FRAUEN/557: Japan - "Womenomics" versus "Abenomics", Frauen wehren sich gegen Feminisierung der Armut (IPS)


IPS-Inter Press Service Deutschland GmbH
IPS-Tagesdienst vom 7. Oktober 2014

Japan: 'Womenomics' versus 'Abenomics' - Frauen wehren sich gegen Feminisierung der Armut

von Suvendrini Kakuchi


Bild: © S. H. isado/CC BY-ND 2.0

Frauen machen den größten Teil der Alten und Armen in Japan aus
Bild: © S. H. isado/CC BY-ND 2.0

Tokio, 7. Oktober (IPS) - Marlyn Maeda, eine ledige Journalistin in Tokio, die niemals in ihrem Leben eine feste Anstellung hatte, kann sich ihren Traum von Unabhängigkeit im Alter endgültig abschminken. "Ich habe vier Jobs und komme kaum über die Runden", stellt die 54-Jährige bitter fest.
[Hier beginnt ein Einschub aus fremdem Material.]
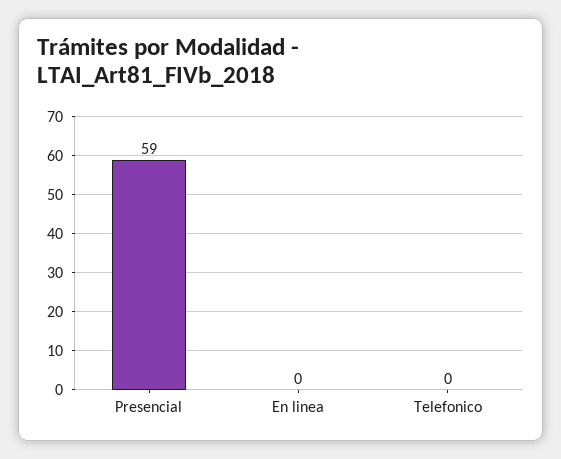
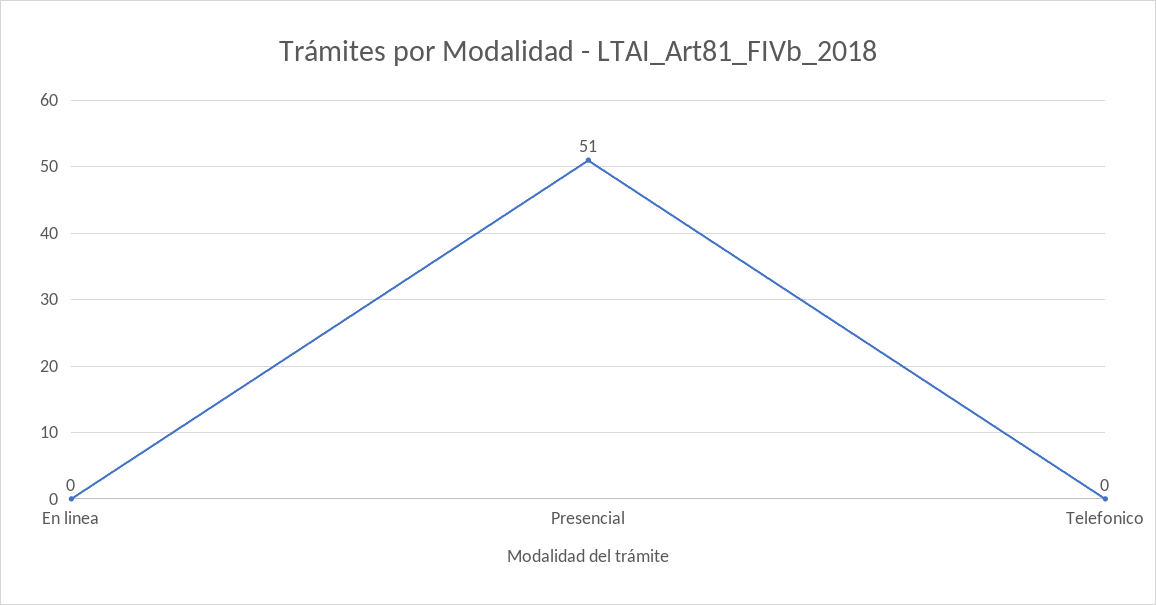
Presencial: 59 -> 51

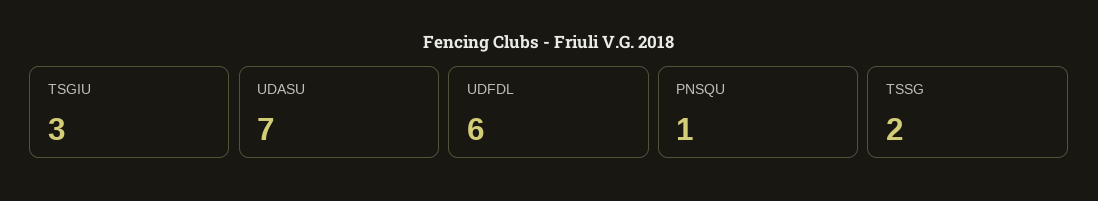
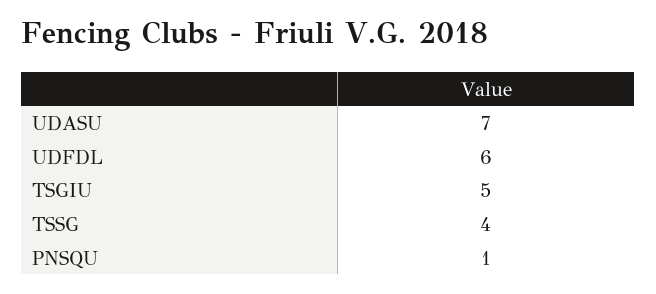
TSGIU: 3 -> 5
TSSG: 2 -> 4

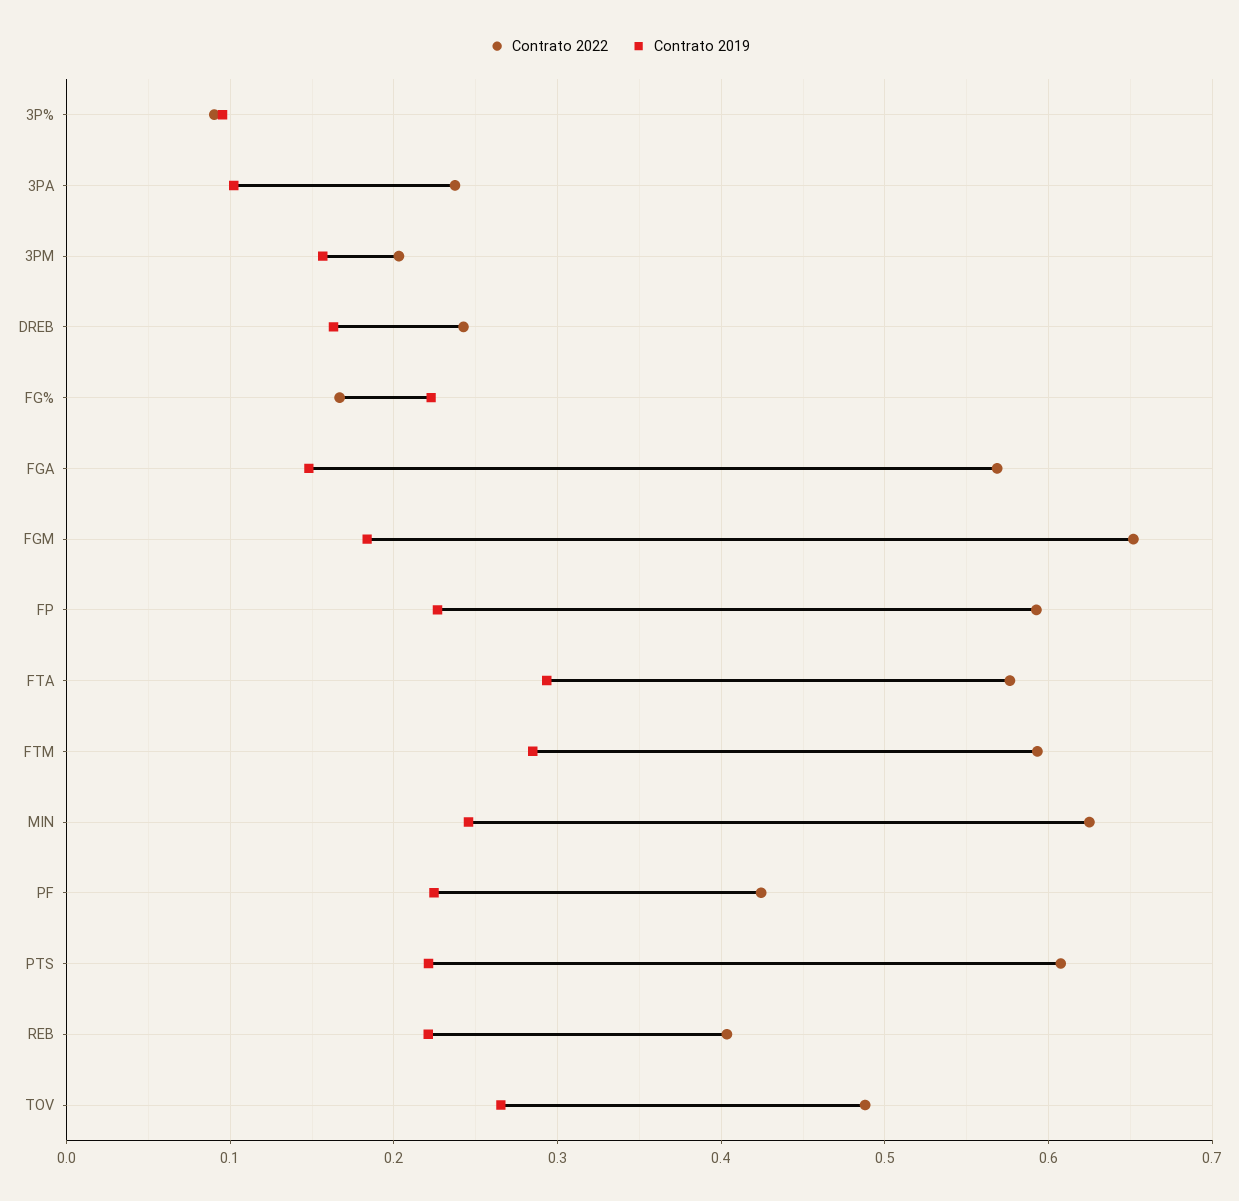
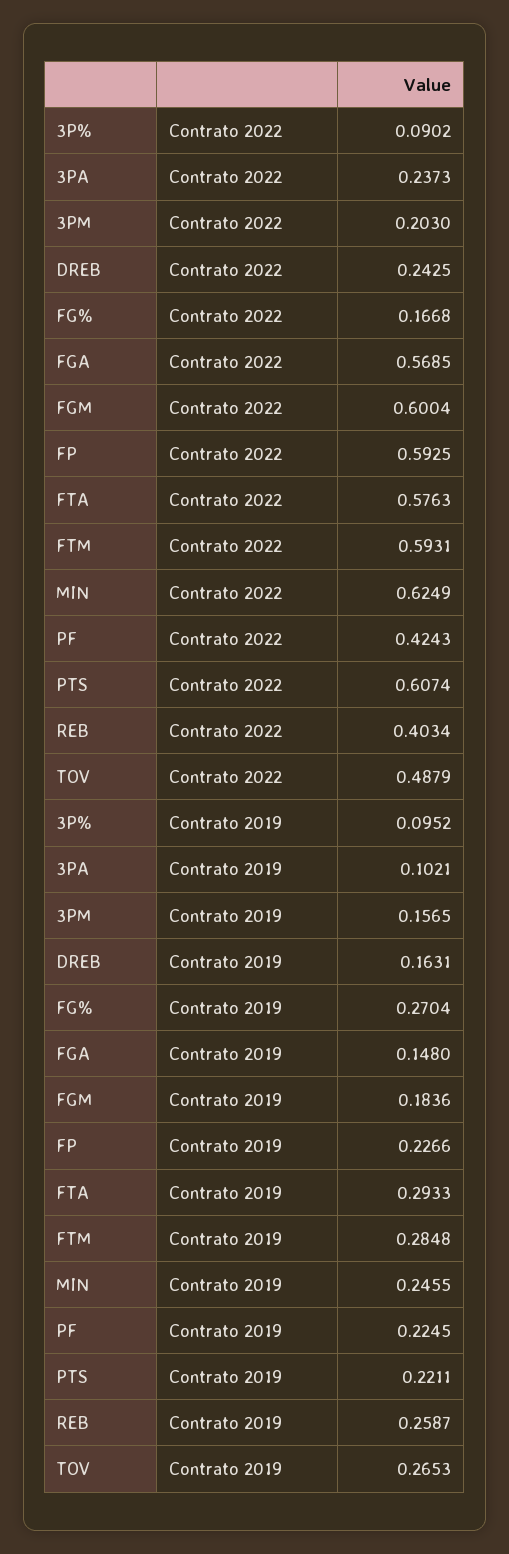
Contrato 2019, FG%: 0.22 -> 0.2704
Contrato 2022, FGM: 0.65 -> 0.6004
Contrato 2019, REB: 0.22 -> 0.2587

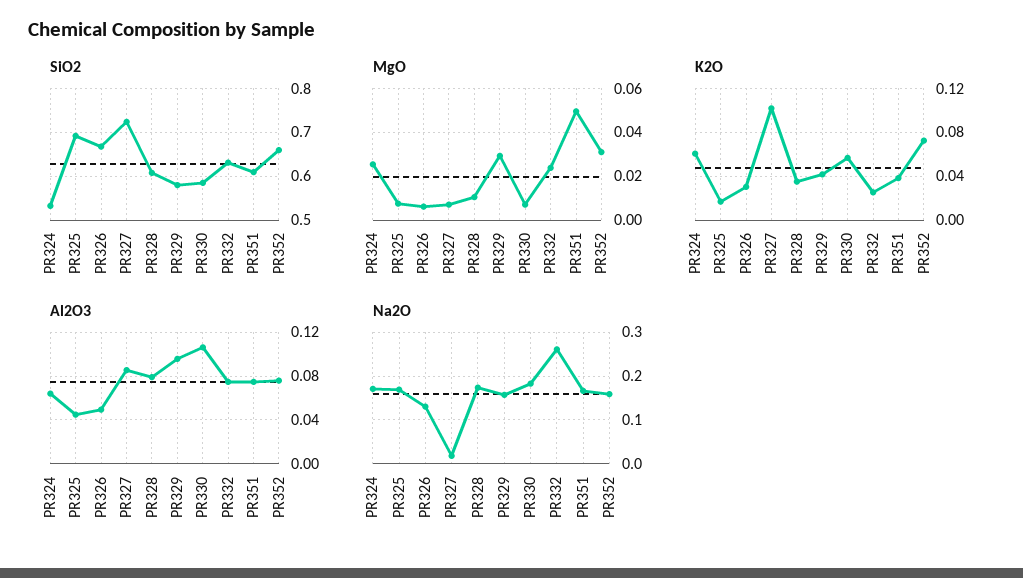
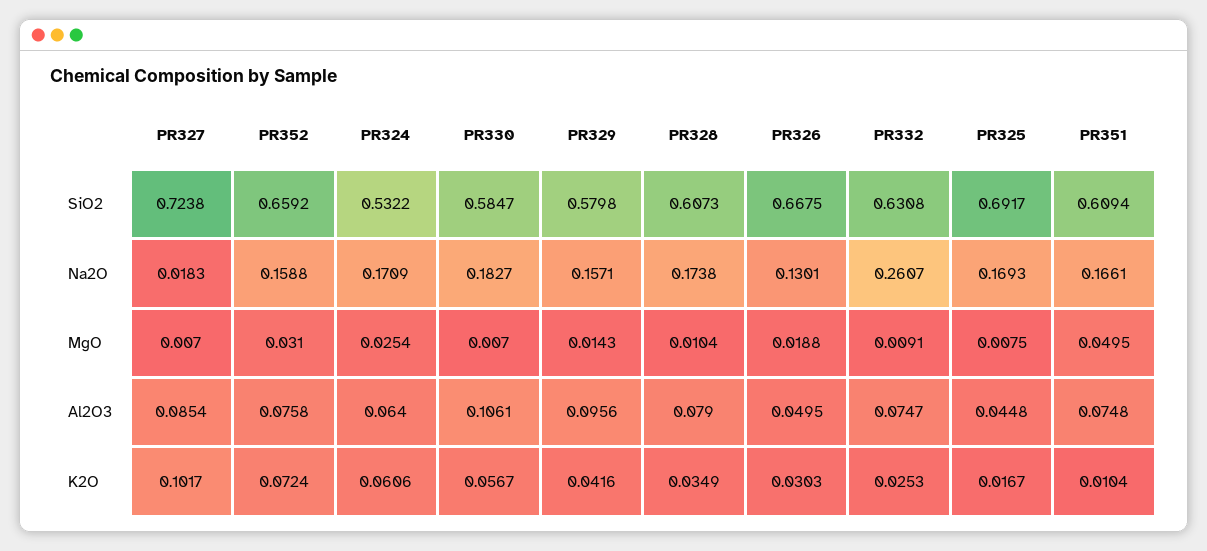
MgO, PR326: 0.005 -> 0.0188
MgO, PR329: 0.03 -> 0.0143
MgO, PR332: 0.025 -> 0.0091
K2O, PR351: 0.04 -> 0.0104

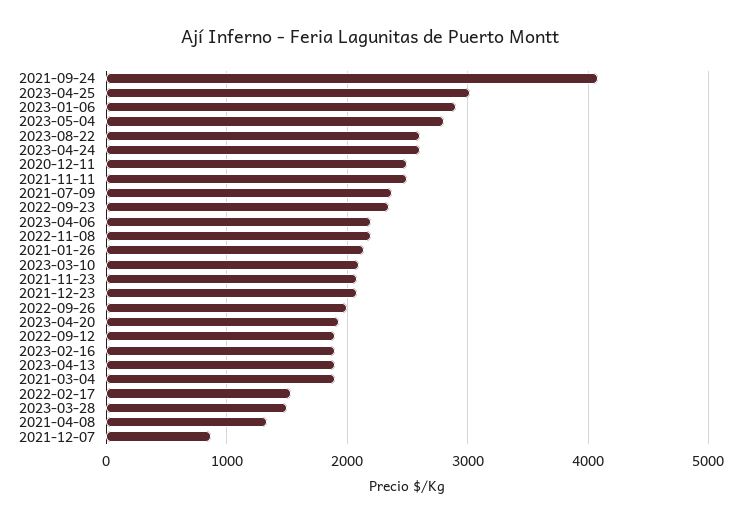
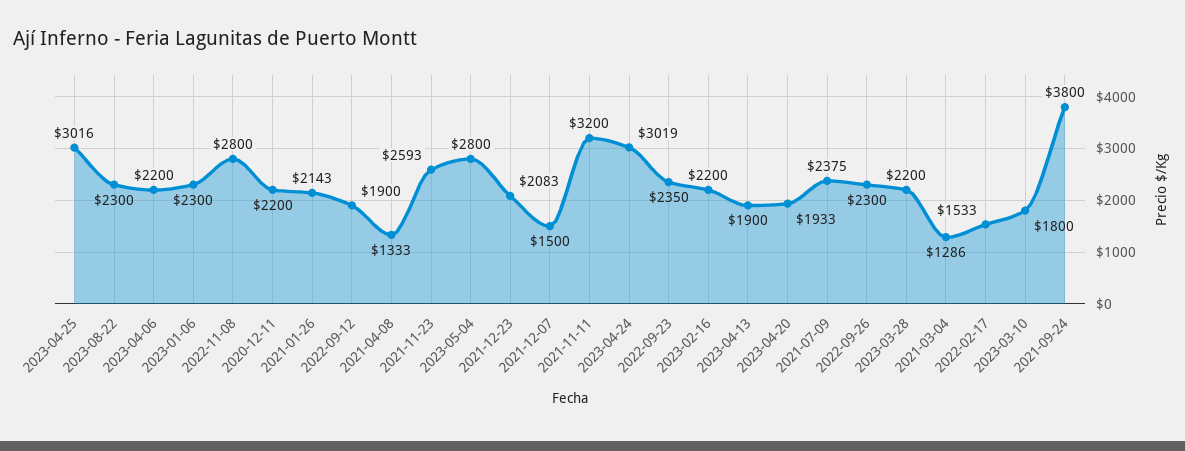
2021-09-24: 4100 -> 3800
2023-01-06: 2900 -> 2300
2023-08-22: 2600 -> 2300
2023-04-24: 2600 -> 3019
2020-12-11: 2500 -> 2200
2021-11-11: 2500 -> 3200
2022-11-08: 2200 -> 2800
2023-03-10: 2100 -> 1800
2021-11-23: 2100 -> 2593
2022-09-26: 2000 -> 2300
2023-02-16: 1900 -> 2200
2021-03-04: 1900 -> 1286
2023-03-28: 1500 -> 2200
2021-12-07: 900 -> 1500

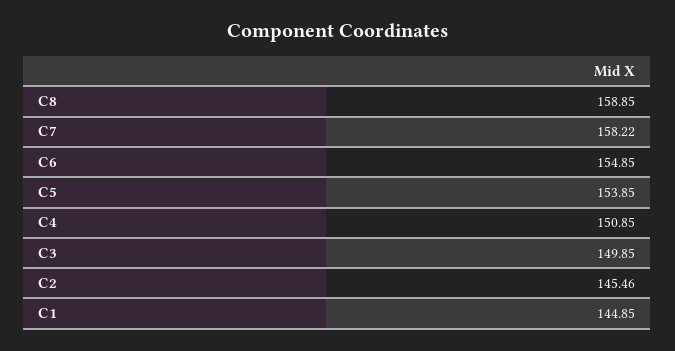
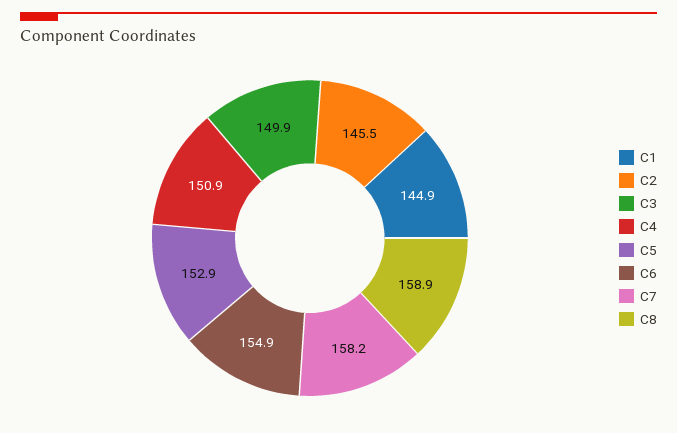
C5: 153.85 -> 152.9

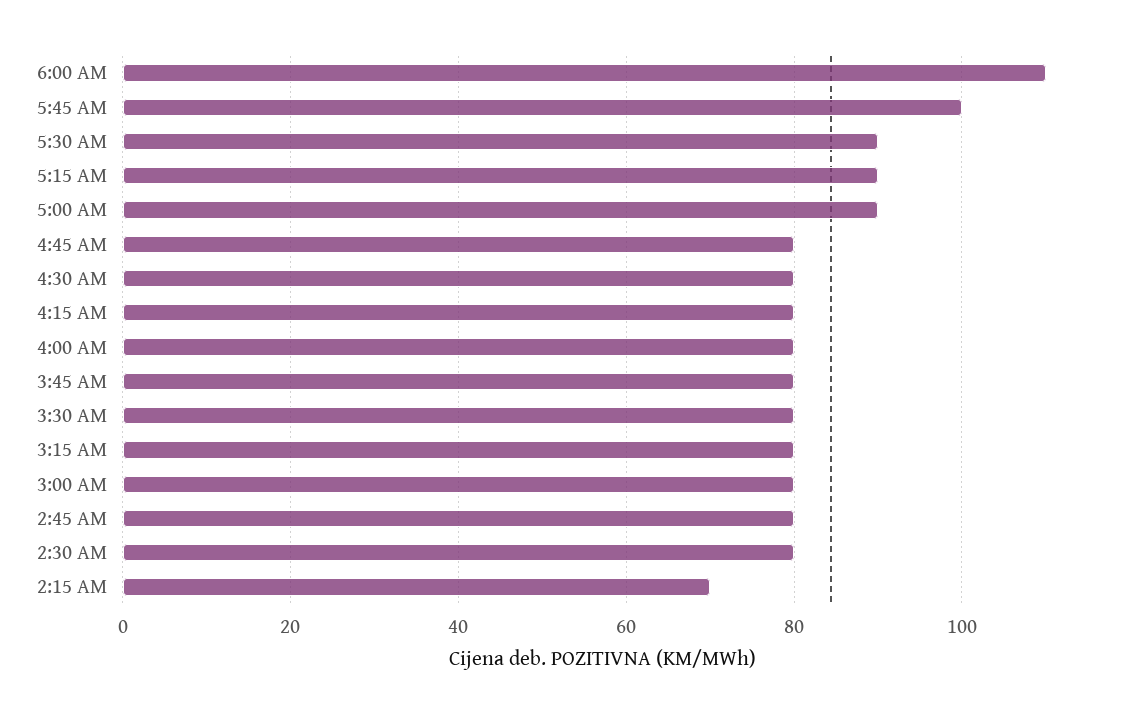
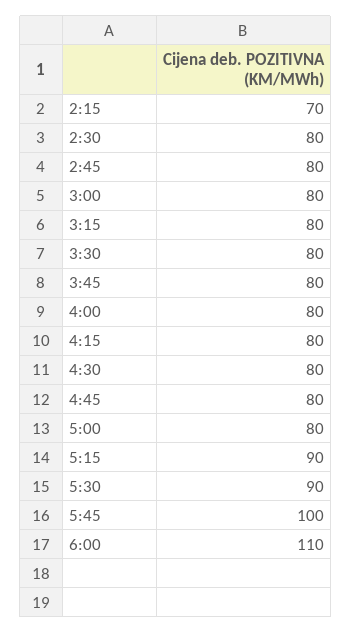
5:00 AM: 90 -> 80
Das Schreiben von Artikeln, die Arbeit in einem Callcenter, der Verkauf von Kosmetik an fünf Tagen und eine Nachtschicht pro Woche in einer Bar bringen Maeda - der Name ist ihr Pseudonym - keine 1.600 US-Dollar ein. Sie gehört zu der Schicht der Armen, die sich in der drittgrößten Volkswirtschaft der Welt explosionsartig vergrößert. In zwei Jahrzehnten mit schleppendem Wachstum sind die Einkommen in Japan stark gesunken. Von den etwa 127,3 Millionen Einwohnern des Landes findet kaum jemand noch einen festen Arbeitsplatz. Kein Wunder, dass im vergangenen Jahr die Armutsrate auf über 16 Prozent geklettert ist.

Am Beispiel von Maeda zeigt sich zudem, dass in der am raschesten alternden Gesellschaft der Welt immer mehr Seniorinnen unter prekären finanziellen Bedingungen leben werden. Die Journalistin erklärt, dass sie inzwischen für einen Artikel nur noch 50 Dollar Honorar erhält. In den 1980er und 1990er Jahren hatte sie das Dreifache erhalten.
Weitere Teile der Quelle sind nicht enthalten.